• [Exercise requirements]:
Give every line of the records below as a numbered list, leaving out any blank lines.

[Begin]

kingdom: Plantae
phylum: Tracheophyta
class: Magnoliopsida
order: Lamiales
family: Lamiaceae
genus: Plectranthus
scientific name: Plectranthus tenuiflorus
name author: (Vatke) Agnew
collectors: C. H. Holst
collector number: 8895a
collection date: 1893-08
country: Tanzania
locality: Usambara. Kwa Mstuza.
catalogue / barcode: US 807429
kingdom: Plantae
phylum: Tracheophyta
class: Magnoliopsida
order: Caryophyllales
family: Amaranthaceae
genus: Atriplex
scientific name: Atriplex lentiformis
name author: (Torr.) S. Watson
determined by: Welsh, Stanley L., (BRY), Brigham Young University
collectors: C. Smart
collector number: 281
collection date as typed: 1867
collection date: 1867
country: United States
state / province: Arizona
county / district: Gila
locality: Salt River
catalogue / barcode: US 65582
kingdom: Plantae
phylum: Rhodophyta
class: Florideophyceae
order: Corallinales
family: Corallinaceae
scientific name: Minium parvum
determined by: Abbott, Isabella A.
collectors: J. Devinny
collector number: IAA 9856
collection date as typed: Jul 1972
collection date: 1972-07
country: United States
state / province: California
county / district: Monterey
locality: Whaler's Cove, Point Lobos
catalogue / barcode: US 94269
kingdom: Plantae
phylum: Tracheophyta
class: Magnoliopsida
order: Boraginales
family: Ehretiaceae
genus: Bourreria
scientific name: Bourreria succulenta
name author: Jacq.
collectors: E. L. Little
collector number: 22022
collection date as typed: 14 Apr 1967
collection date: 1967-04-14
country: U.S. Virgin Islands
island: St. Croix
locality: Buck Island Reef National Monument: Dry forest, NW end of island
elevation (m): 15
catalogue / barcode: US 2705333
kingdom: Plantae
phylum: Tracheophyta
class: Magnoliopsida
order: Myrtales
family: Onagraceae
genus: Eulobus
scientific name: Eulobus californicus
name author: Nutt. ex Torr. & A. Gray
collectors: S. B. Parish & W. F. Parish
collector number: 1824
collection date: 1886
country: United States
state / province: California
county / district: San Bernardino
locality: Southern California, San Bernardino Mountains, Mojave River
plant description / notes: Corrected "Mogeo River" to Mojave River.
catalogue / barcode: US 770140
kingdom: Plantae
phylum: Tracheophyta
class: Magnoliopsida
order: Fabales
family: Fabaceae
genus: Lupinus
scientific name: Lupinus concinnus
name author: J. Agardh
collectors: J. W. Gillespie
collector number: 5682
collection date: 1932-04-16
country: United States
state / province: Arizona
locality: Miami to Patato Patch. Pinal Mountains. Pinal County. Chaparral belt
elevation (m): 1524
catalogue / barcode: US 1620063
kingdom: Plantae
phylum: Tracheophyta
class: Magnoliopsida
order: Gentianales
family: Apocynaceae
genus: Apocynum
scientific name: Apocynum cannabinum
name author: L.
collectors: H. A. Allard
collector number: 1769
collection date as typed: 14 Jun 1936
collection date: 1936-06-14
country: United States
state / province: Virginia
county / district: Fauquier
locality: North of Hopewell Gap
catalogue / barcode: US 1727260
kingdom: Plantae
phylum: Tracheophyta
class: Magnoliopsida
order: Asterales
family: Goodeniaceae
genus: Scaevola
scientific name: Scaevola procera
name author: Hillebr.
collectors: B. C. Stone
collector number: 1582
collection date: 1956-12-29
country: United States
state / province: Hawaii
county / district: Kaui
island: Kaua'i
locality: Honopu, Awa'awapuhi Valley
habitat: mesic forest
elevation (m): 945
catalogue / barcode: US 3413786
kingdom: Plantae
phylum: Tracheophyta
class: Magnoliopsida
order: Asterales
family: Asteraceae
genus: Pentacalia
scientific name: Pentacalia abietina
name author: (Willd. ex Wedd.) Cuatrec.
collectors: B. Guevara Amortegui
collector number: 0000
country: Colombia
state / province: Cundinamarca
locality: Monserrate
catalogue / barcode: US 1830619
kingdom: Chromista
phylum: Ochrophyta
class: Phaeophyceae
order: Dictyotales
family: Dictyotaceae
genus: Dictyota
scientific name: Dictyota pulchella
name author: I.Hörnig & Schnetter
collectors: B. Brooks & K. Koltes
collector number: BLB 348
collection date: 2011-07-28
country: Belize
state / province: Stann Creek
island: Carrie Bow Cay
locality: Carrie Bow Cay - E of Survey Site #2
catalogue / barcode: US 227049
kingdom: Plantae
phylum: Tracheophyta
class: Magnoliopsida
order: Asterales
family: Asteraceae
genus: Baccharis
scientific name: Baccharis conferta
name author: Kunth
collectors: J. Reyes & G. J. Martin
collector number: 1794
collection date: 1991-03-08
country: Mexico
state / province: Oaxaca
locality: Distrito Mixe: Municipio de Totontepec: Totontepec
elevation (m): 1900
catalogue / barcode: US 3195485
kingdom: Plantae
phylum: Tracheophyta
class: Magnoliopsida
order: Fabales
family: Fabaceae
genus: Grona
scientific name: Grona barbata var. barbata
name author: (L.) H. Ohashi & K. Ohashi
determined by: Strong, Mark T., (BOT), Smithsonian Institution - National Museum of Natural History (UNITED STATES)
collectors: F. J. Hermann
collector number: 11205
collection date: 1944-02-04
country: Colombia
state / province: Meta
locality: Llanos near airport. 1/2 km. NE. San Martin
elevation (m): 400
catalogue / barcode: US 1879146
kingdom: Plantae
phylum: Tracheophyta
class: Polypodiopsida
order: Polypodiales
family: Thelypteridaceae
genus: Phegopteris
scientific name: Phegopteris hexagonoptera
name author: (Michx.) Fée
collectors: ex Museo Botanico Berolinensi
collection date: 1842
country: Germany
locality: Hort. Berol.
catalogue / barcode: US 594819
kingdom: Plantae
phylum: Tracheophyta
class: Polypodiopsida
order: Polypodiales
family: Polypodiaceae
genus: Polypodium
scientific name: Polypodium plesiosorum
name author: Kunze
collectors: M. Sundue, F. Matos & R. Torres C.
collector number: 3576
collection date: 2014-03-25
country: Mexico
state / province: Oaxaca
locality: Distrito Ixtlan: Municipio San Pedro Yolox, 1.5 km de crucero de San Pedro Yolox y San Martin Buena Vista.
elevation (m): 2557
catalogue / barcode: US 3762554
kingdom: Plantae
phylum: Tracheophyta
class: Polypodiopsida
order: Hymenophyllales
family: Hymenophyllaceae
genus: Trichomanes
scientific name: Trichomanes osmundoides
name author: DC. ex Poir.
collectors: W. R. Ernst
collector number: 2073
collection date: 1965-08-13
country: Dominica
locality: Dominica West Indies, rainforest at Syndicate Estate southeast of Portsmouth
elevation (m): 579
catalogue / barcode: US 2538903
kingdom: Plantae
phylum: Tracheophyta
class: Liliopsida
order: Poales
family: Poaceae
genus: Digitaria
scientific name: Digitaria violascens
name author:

[End]

• [Response to the exercise]:
1. kingdom: Plantae
2. phylum: Tracheophyta
3. class: Magnoliopsida
4. order: Lamiales
5. family: Lamiaceae
6. genus: Plectranthus
7. scientific name: Plectranthus tenuiflorus
8. name author: (Vatke) Agnew
9. collectors: C. H. Holst
10. collector number: 8895a
11. collection date: 1893-08
12. country: Tanzania
13. locality: Usambara. Kwa Mstuza.
14. catalogue / barcode: US 807429
15. kingdom: Plantae
16. phylum: Tracheophyta
17. class: Magnoliopsida
18. order: Caryophyllales
19. family: Amaranthaceae
20. genus: Atriplex
21. scientific name: Atriplex lentiformis
22. name author: (Torr.) S. Watson
23. determined by: Welsh, Stanley L., (BRY), Brigham Young University
24. collectors: C. Smart
25. collector number: 281
26. collection date as typed: 1867
27. collection date: 1867
28. country: United States
29. state / province: Arizona
30. county / district: Gila
31. locality: Salt River
32. catalogue / barcode: US 65582
33. kingdom: Plantae
34. phylum: Rhodophyta
35. class: Florideophyceae
36. order: Corallinales
37. family: Corallinaceae
38. scientific name: Minium parvum
39. determined by: Abbott, Isabella A.
40. collectors: J. Devinny
41. collector number: IAA 9856
42. collection date as typed: Jul 1972
43. collection date: 1972-07
44. country: United States
45. state / province: California
46. county / district: Monterey
47. locality: Whaler's Cove, Point Lobos
48. catalogue / barcode: US 94269
49. kingdom: Plantae
50. phylum: Tracheophyta
51. class: Magnoliopsida
52. order: Boraginales
53. family: Ehretiaceae
54. genus: Bourreria
55. scientific name: Bourreria succulenta
56. name author: Jacq.
57. collectors: E. L. Little
58. collector number: 22022
59. collection date as typed: 14 Apr 1967
60. collection date: 1967-04-14
61. country: U.S. Virgin Islands
62. island: St. Croix
63. locality: Buck Island Reef National Monument: Dry forest, NW end of island
64. elevation (m): 15
65. catalogue / barcode: US 2705333
66. kingdom: Plantae
67. phylum: Tracheophyta
68. class: Magnoliopsida
69. order: Myrtales
70. family: Onagraceae
71. genus: Eulobus
72. scientific name: Eulobus californicus
73. name author: Nutt. ex Torr. & A. Gray
74. collectors: S. B. Parish & W. F. Parish
75. collector number: 1824
76. collection date: 1886
77. country: United States
78. state / province: California
79. county / district: San Bernardino
80. locality: Southern California, San Bernardino Mountains, Mojave River
81. plant description / notes: Corrected "Mogeo River" to Mojave River.
82. catalogue / barcode: US 770140
83. kingdom: Plantae
84. phylum: Tracheophyta
85. class: Magnoliopsida
86. order: Fabales
87. family: Fabaceae
88. genus: Lupinus
89. scientific name: Lupinus concinnus
90. name author: J. Agardh
91. collectors: J. W. Gillespie
92. collector number: 5682
93. collection date: 1932-04-16
94. country: United States
95. state / province: Arizona
96. locality: Miami to Patato Patch. Pinal Mountains. Pinal County. Chaparral belt
97. elevation (m): 1524
98. catalogue / barcode: US 1620063
99. kingdom: Plantae
100. phylum: Tracheophyta
101. class: Magnoliopsida
102. order: Gentianales
103. family: Apocynaceae
104. genus: Apocynum
105. scientific name: Apocynum cannabinum
106. name author: L.
107. collectors: H. A. Allard
108. collector number: 1769
109. collection date as typed: 14 Jun 1936
110. collection date: 1936-06-14
111. country: United States
112. state / province: Virginia
113. county / district: Fauquier
114. locality: North of Hopewell Gap
115. catalogue / barcode: US 1727260
116. kingdom: Plantae
117. phylum: Tracheophyta
118. class: Magnoliopsida
119. order: Asterales
120. family: Goodeniaceae
121. genus: Scaevola
122. scientific name: Scaevola procera
123. name author: Hillebr.
124. collectors: B. C. Stone
125. collector number: 1582
126. collection date: 1956-12-29
127. country: United States
128. state / province: Hawaii
129. county / district: Kaui
130. island: Kaua'i
131. locality: Honopu, Awa'awapuhi Valley
132. habitat: mesic forest
133. elevation (m): 945
134. catalogue / barcode: US 3413786
135. kingdom: Plantae
136. phylum: Tracheophyta
137. class: Magnoliopsida
138. order: Asterales
139. family: Asteraceae
140. genus: Pentacalia
141. scientific name: Pentacalia abietina
142. name author: (Willd. ex Wedd.) Cuatrec.
143. collectors: B. Guevara Amortegui
144. collector number: 0000
145. country: Colombia
146. state / province: Cundinamarca
147. locality: Monserrate
148. catalogue / barcode: US 1830619
149. kingdom: Chromista
150. phylum: Ochrophyta
151. class: Phaeophyceae
152. order: Dictyotales
153. family: Dictyotaceae
154. genus: Dictyota
155. scientific name: Dictyota pulchella
156. name author: I.Hörnig & Schnetter
157. collectors: B. Brooks & K. Koltes
158. collector number: BLB 348
159. collection date: 2011-07-28
160. country: Belize
161. state / province: Stann Creek
162. island: Carrie Bow Cay
163. locality: Carrie Bow Cay - E of Survey Site #2
164. catalogue / barcode: US 227049
165. kingdom: Plantae
166. phylum: Tracheophyta
167. class: Magnoliopsida
168. order: Asterales
169. family: Asteraceae
170. genus: Baccharis
171. scientific name: Baccharis conferta
172. name author: Kunth
173. collectors: J. Reyes & G. J. Martin
174. collector number: 1794
175. collection date: 1991-03-08
176. country: Mexico
177. state / province: Oaxaca
178. locality: Distrito Mixe: Municipio de Totontepec: Totontepec
179. elevation (m): 1900
180. catalogue / barcode: US 3195485
181. kingdom: Plantae
182. phylum: Tracheophyta
183. class: Magnoliopsida
184. order: Fabales
185. family: Fabaceae
186. genus: Grona
187. scientific name: Grona barbata var. barbata
188. name author: (L.) H. Ohashi & K. Ohashi
189. determined by: Strong, Mark T., (BOT), Smithsonian Institution - National Museum of Natural History (UNITED STATES)
190. collectors: F. J. Hermann
191. collector number: 11205
192. collection date: 1944-02-04
193. country: Colombia
194. state / province: Meta
195. locality: Llanos near airport. 1/2 km. NE. San Martin
196. elevation (m): 400
197. catalogue / barcode: US 1879146
198. kingdom: Plantae
199. phylum: Tracheophyta
200. class: Polypodiopsida
201. order: Polypodiales
202. family: Thelypteridaceae
203. genus: Phegopteris
204. scientific name: Phegopteris hexagonoptera
205. name author: (Michx.) Fée
206. collectors: ex Museo Botanico Berolinensi
207. collection date: 1842
208. country: Germany
209. locality: Hort. Berol.
210. catalogue / barcode: US 594819
211. kingdom: Plantae
212. phylum: Tracheophyta
213. class: Polypodiopsida
214. order: Polypodiales
215. family: Polypodiaceae
216. genus: Polypodium
217. scientific name: Polypodium plesiosorum
218. name author: Kunze
219. collectors: M. Sundue, F. Matos & R. Torres C.
220. collector number: 3576
221. collection date: 2014-03-25
222. country: Mexico
223. state / province: Oaxaca
224. locality: Distrito Ixtlan: Municipio San Pedro Yolox, 1.5 km de crucero de San Pedro Yolox y San Martin Buena Vista.
225. elevation (m): 2557
226. catalogue / barcode: US 3762554
227. kingdom: Plantae
228. phylum: Tracheophyta
229. class: Polypodiopsida
230. order: Hymenophyllales
231. family: Hymenophyllaceae
232. genus: Trichomanes
233. scientific name: Trichomanes osmundoides
234. name author: DC. ex Poir.
235. collectors: W. R. Ernst
236. collector number: 2073
237. collection date: 1965-08-13
238. country: Dominica
239. locality: Dominica West Indies, rainforest at Syndicate Estate southeast of Portsmouth
240. elevation (m): 579
241. catalogue / barcode: US 2538903
242. kingdom: Plantae
243. phylum: Tracheophyta
244. class: Liliopsida
245. order: Poales
246. family: Poaceae
247. genus: Digitaria
248. scientific name: Digitaria violascens
249. name author:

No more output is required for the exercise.